Crossing one’s self recalls this seal, and the invocation that is said while making this holy sign calls on our God — the Father, His Son, and the Holy Ghost — and is a sign of our belief; it is both a “mini-creed” that asserts our belief in the Triune God, and a prayer that invokes Him. The Sign of the Cross (often accompanied by spoken or mental recitation of a trinitarian formula) is done by individuals as a prayer and by clergy upon others as an act of blessing. The words “sign of the cross” are used for the large cross traced from forehead to breast and from shoulder to shoulder, such as Catholics are taught to make upon themselves when they begin their prayers. The Sign is required at certain points in the Holy Mass: during the introductory greeting of the service, before the Gospel reading (small Signs on forehead, lips, and heart), and at the final blessing.
The first mention of Christians making the Sign of the Cross is in the 2nd Century. Making the Sign of the Cross before was simply writing a small cross on your forehead using your finger. The sign was used to drive away evil spirits. But today, the sign itself is considered to be a prayer.
According to Pope Benedict XVI (Angelus, September 11, 2005) “making the sign of the cross — as we will do during the blessing — means saying a visible and public “yes” to the One who died and rose for us; saying “yes” to God who in the humility and weakness of His love is the Almightly, stronger than all the power and intelligence of the world.”
The cross is our seal.

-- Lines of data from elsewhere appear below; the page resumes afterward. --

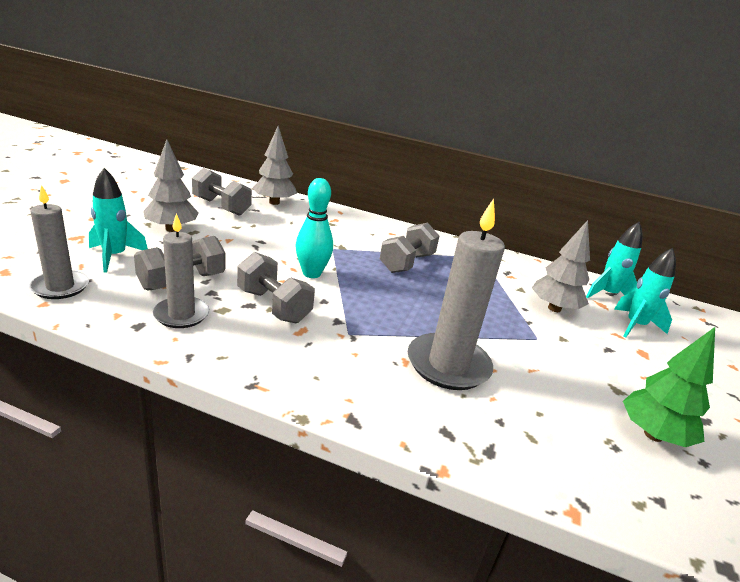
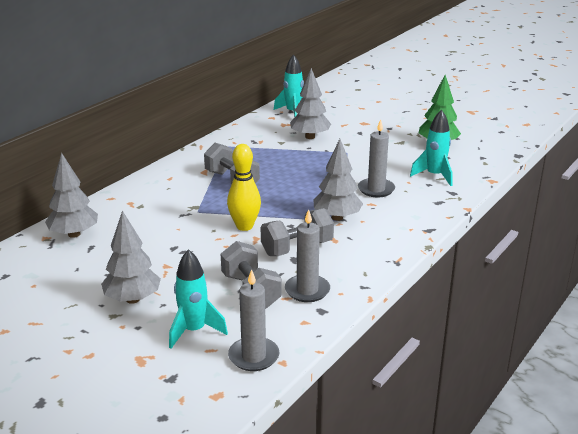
camera: 70 degrees left, 0 degrees up
grey dumbbell [192,168,252,216] -> none
turquoise bowling pin [295,178,333,278] -> yellow bowling pin [227,144,261,231]
grey candle [408,199,505,390] -> grey candle [358,119,395,197], size x0.63
turquoise rocket [614,248,676,337] -> turquoise rocket moved to [410,110,453,186]
none -> grey tree [313,139,363,221]

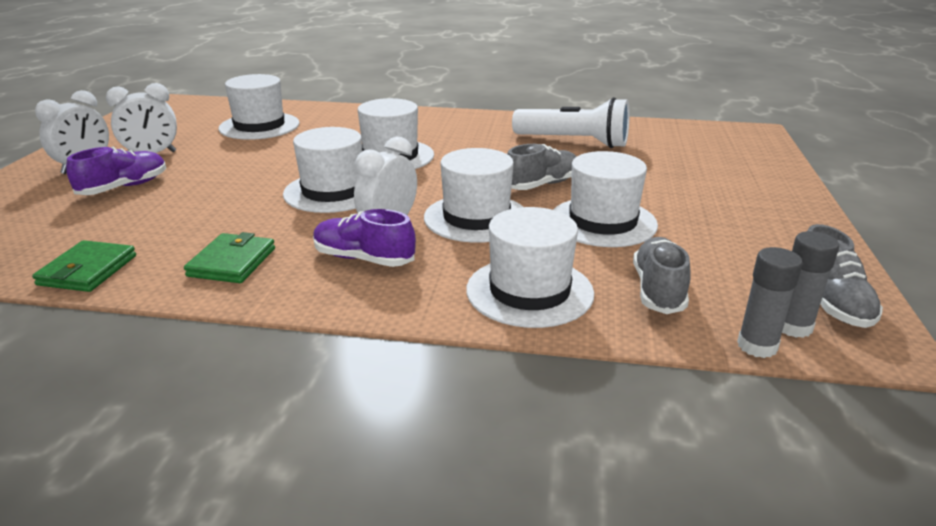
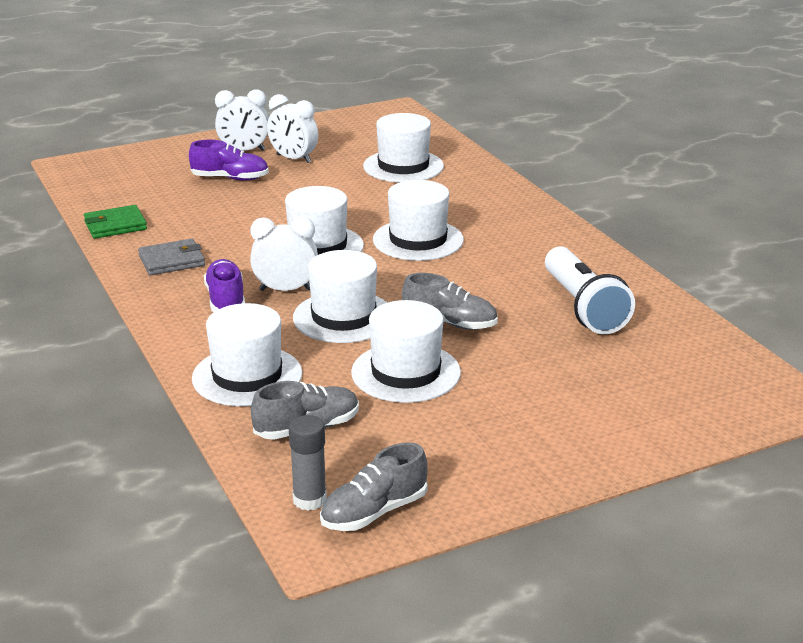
camera: 55 degrees right, 0 degrees up
green wallet [184,232,275,283] -> grey wallet [138,239,205,275]
grey glue stick [737,247,803,358] -> none

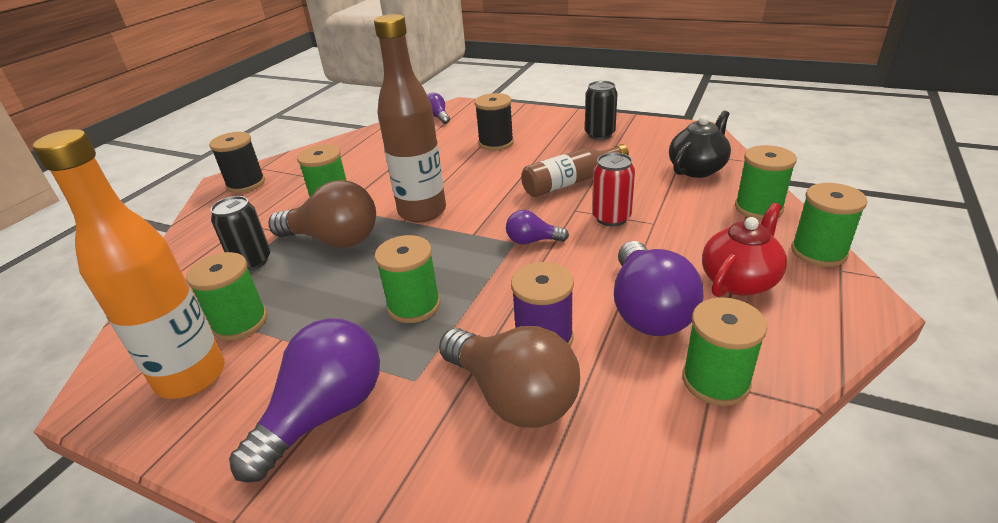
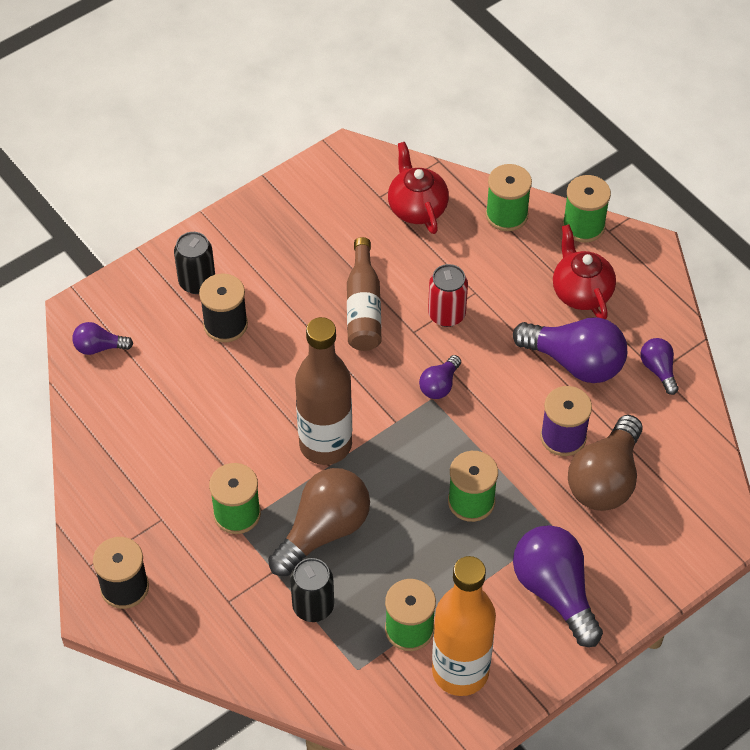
camera: 65 degrees left, 20 degrees up
brown light bulb [439,326,580,428] -> brown light bulb turned 135 degrees clockwise [568,415,642,511]
black can [585,81,618,140] -> black can moved to [174,232,215,294]
black teapot [669,110,731,178] -> red teapot [388,142,449,234]
green spool [682,297,767,406] -> purple light bulb [640,338,679,395]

We make it with boldness by our fingers on our brow but it doesn’t remain there. It becomes a prayer integrated in everything we do; a prayer over the bread we eat and the cups we drink, in our comings and in goings; before our sleep, when we lie down and when we awake; when we are travelling, and when we are at rest. That was stated by St. Cyril of Jerusalem in his catechetical lecture.
The Sign of the Cross is really a sacred “yes”.